*REQUEST:* Pull each line containing "Black" out of the data and copy it.

*DATA TO PROCESS:*
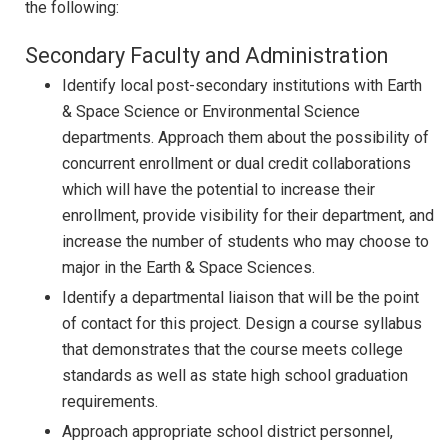
the following:
Secondary Faculty and Administration
Identify local post-secondary institutions with Earth
& Space Science or Environmental Science
departments. Approach them about the possibility of
concurrent enrollment or dual credit collaborations
which will have the potential to increase their
enrollment, provide visibility for their department, and
increase the number of students who may choose to
major in the Earth & Space Sciences.
Identify a departmental liaison that will be the point
of contact for this project. Design a course syllabus
that demonstrates that the course meets college
standards as well as state high school graduation
requirements.
Approach appropriate school district personnel,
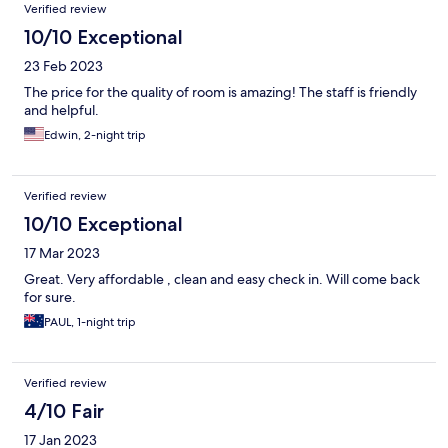
Verified review
10/10 Exceptional
23 Feb 2023
The price for the quality of room is amazing! The staff is friendly
and helpful.
Edwin, 2-night trip
Verified review
10/10 Exceptional
17 Mar 2023
Great. Very affordable , clean and easy check in. Will come back
for sure.
PAUL, 1-night trip
Verified review
4/10 Fair
17 Jan 2023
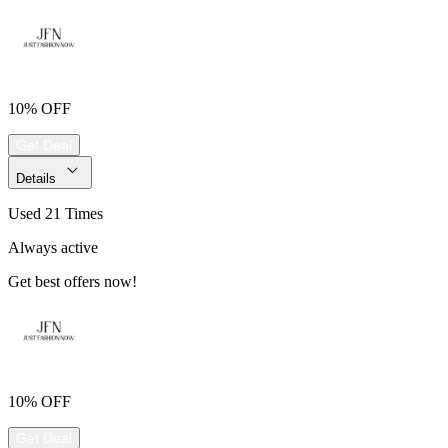
10% OFF
Get Deal
Details
Used 21 Times
Always active
Get best offers now!
10% OFF
Get Deal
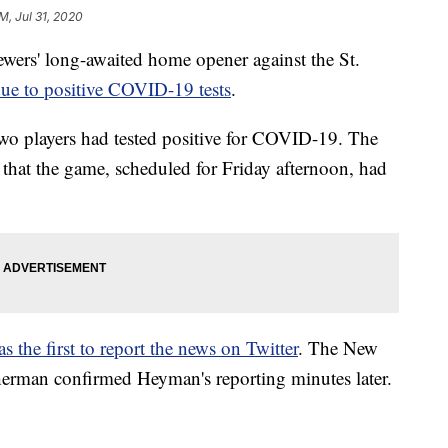
PM, Jul 31, 2020
' long-awaited home opener against the St.
ue to positive COVID-19 tests
.
two players had tested positive for COVID-19. The
 that the game, scheduled for Friday afternoon, had
he first to report the news on Twitter
. The New
herman confirmed Heyman's reporting minutes later.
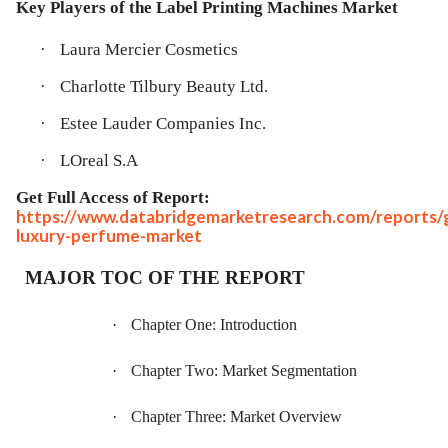
Key Players of the
Label Printing Machines Market
·
Laura Mercier Cosmetics
·
Charlotte Tilbury Beauty Ltd.
·
Estee Lauder Companies Inc.
·
LOreal S.A
Get Full Access of Report:
https://www.databridgemarketresearch.com/reports/g
luxury-perfume-market
MAJOR TOC OF THE REPORT
·
Chapter One: Introduction
·
Chapter Two: Market Segmentation
·
Chapter Three: Market Overview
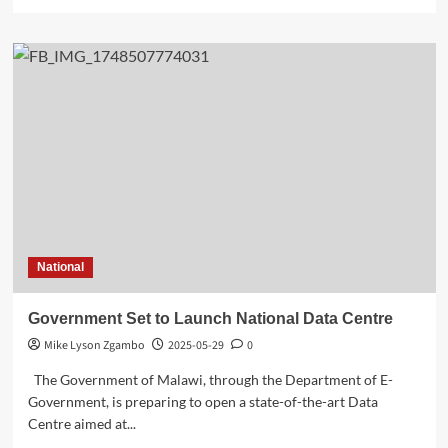
more
about
Energy
Minister
Matola:
ATMM
Strategy
Depends
on
Reliable
Power
Supply
National
Government Set to Launch National Data Centre
Mike Lyson Zgambo
2025-05-29
0
The Government of Malawi, through the Department of E-
Government, is preparing to open a state-of-the-art Data
Centre aimed at...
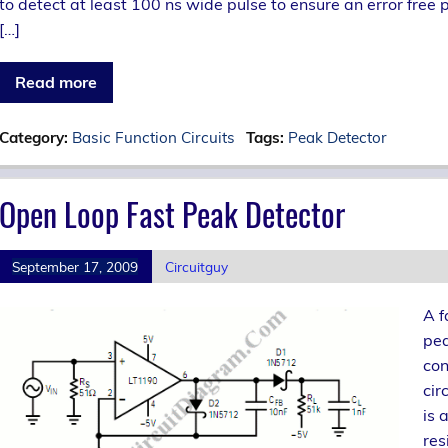
to detect at least 100 ns wide pulse to ensure an error free
[…]
Read more
Category:
Basic Function Circuits
Tags:
Peak Detector
Open Loop Fast Peak Detector
September 17, 2009
Circuitguy
A f
pea
con
cir
is 
res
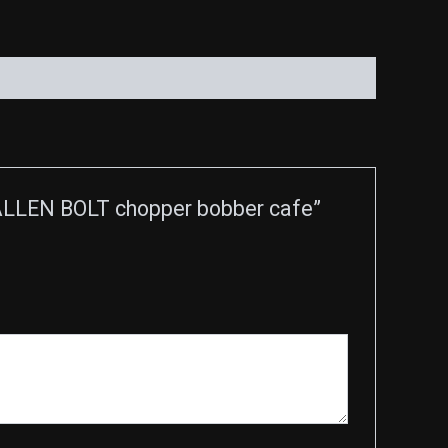
LLEN BOLT chopper bobber cafe”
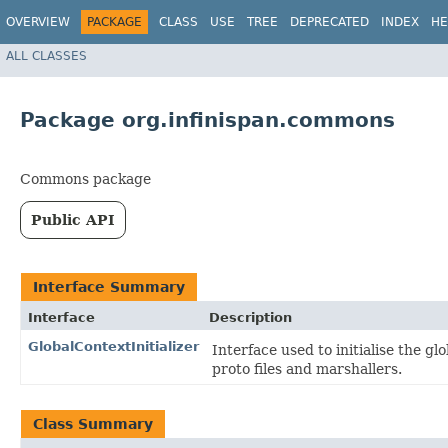
OVERVIEW
PACKAGE
CLASS
USE
TREE
DEPRECATED
INDEX
HE
ALL CLASSES
Package org.infinispan.commons
Commons package
Public API
Interface Summary
Interface
Description
GlobalContextInitializer
Interface used to initialise the gl
proto files and marshallers.
Class Summary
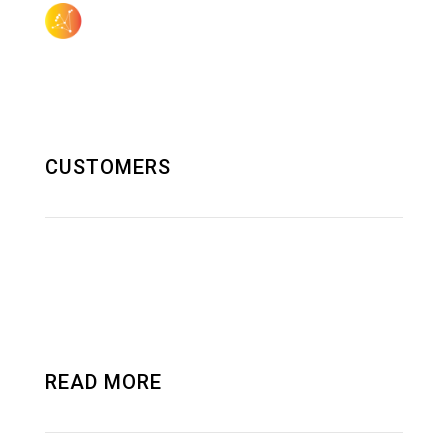
505.923.3155
sales@aquilagroup.com
CUSTOMERS
SOLUTIONS AND RND
DATA CENTER
READ MORE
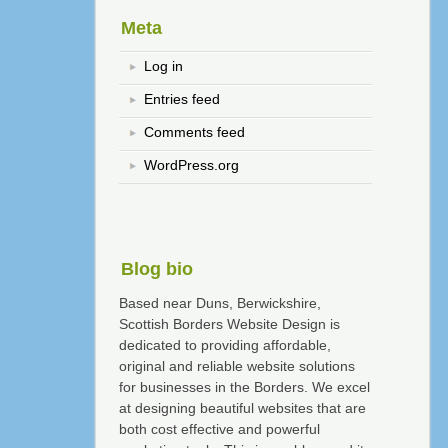
Meta
Log in
Entries feed
Comments feed
WordPress.org
Blog bio
Based near Duns, Berwickshire,
Scottish Borders Website Design is
dedicated to providing affordable,
original and reliable website solutions
for businesses in the Borders. We excel
at designing beautiful websites that are
both cost effective and powerful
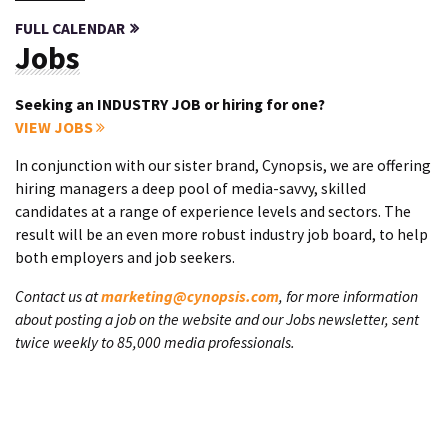
FULL CALENDAR
Jobs
Seeking an INDUSTRY JOB or hiring for one?
VIEW JOBS
In conjunction with our sister brand, Cynopsis, we are offering
hiring managers a deep pool of media-savvy, skilled
candidates at a range of experience levels and sectors. The
result will be an even more robust industry job board, to help
both employers and job seekers.
Contact us at
marketing@cynopsis.com
, for more information
about posting a job on the website and our Jobs newsletter, sent
twice weekly to 85,000 media professionals.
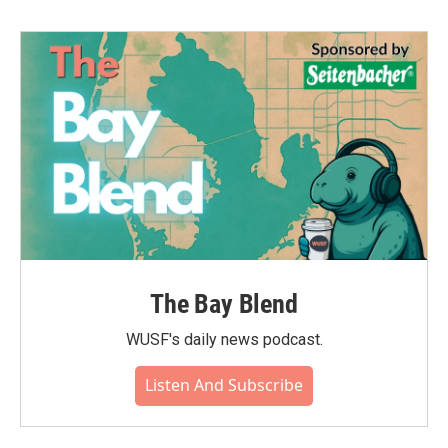
The Bay Blend
WUSF's daily news podcast.
Listen And Subscribe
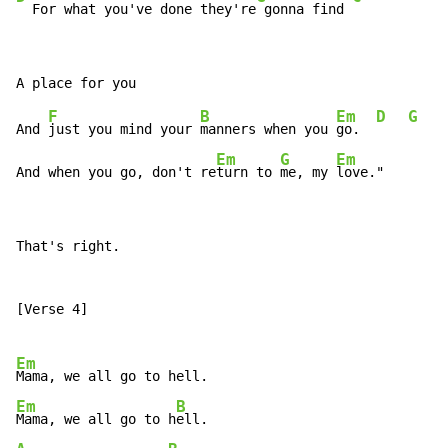
  For what you've done they're
 gonna find 
F
B
Em
D
G
And 
just you mind your 
manners when you 
go.  
Em
G
Em
And when you go, don't re
turn to 
me, my 
love."
That's right.

[Verse 4]

Em
Em
B
Mama, we all go to h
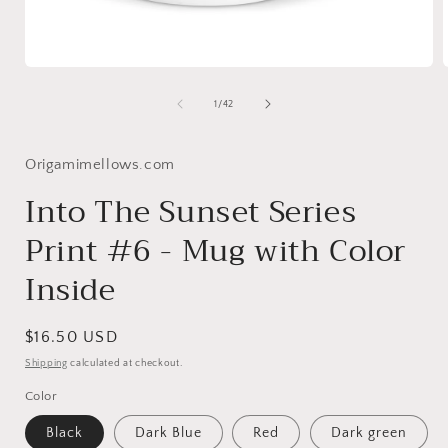
Open
media
1
of
1
/
42
in
i
modal
Origamimellows.com
Into The Sunset Series
Print #6 - Mug with Color
Inside
Regular
$16.50 USD
price
Shipping
calculated at checkout.
Color
Black
Dark Blue
Red
Dark green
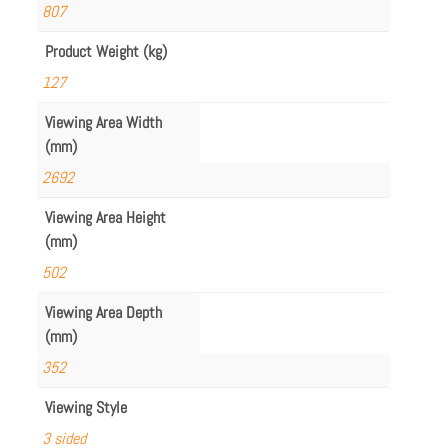
807
Product Weight (kg)
127
Viewing Area Width
(mm)
2692
Viewing Area Height
(mm)
502
Viewing Area Depth
(mm)
352
Viewing Style
3 sided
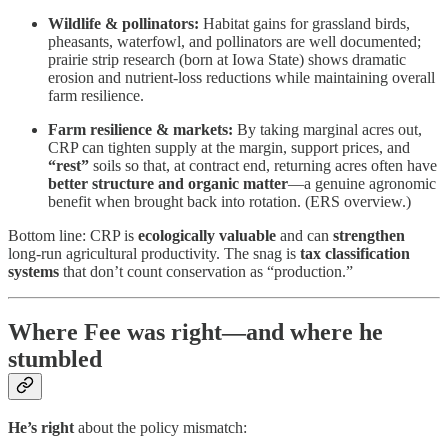
Wildlife & pollinators:
Habitat gains for grassland birds,
pheasants, waterfowl, and pollinators are well documented;
prairie strip research (born at Iowa State) shows dramatic
erosion and nutrient-loss reductions while maintaining overall
farm resilience.
Farm resilience & markets:
By taking marginal acres out,
CRP can tighten supply at the margin, support prices, and
“rest”
soils so that, at contract end, returning acres often have
better structure and organic matter
—a genuine agronomic
benefit when brought back into rotation. (ERS overview.)
Bottom line: CRP is
ecologically valuable
and can
strengthen
long-run agricultural productivity. The snag is
tax classification
systems
that don’t count conservation as “production.”
Where Fee was right—and where he
stumbled
He’s right
about the policy mismatch:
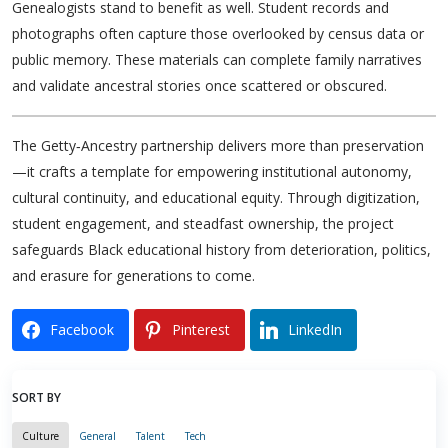
Genealogists stand to benefit as well. Student records and
photographs often capture those overlooked by census data or
public memory. These materials can complete family narratives
and validate ancestral stories once scattered or obscured.
The Getty‑Ancestry partnership delivers more than preservation
—it crafts a template for empowering institutional autonomy,
cultural continuity, and educational equity. Through digitization,
student engagement, and steadfast ownership, the project
safeguards Black educational history from deterioration, politics,
and erasure for generations to come.
Facebook
Pinterest
LinkedIn
SORT BY
Culture
General
Talent
Tech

*SOLUTION:*
Black
safeguards Black educational history from deterioration, politics,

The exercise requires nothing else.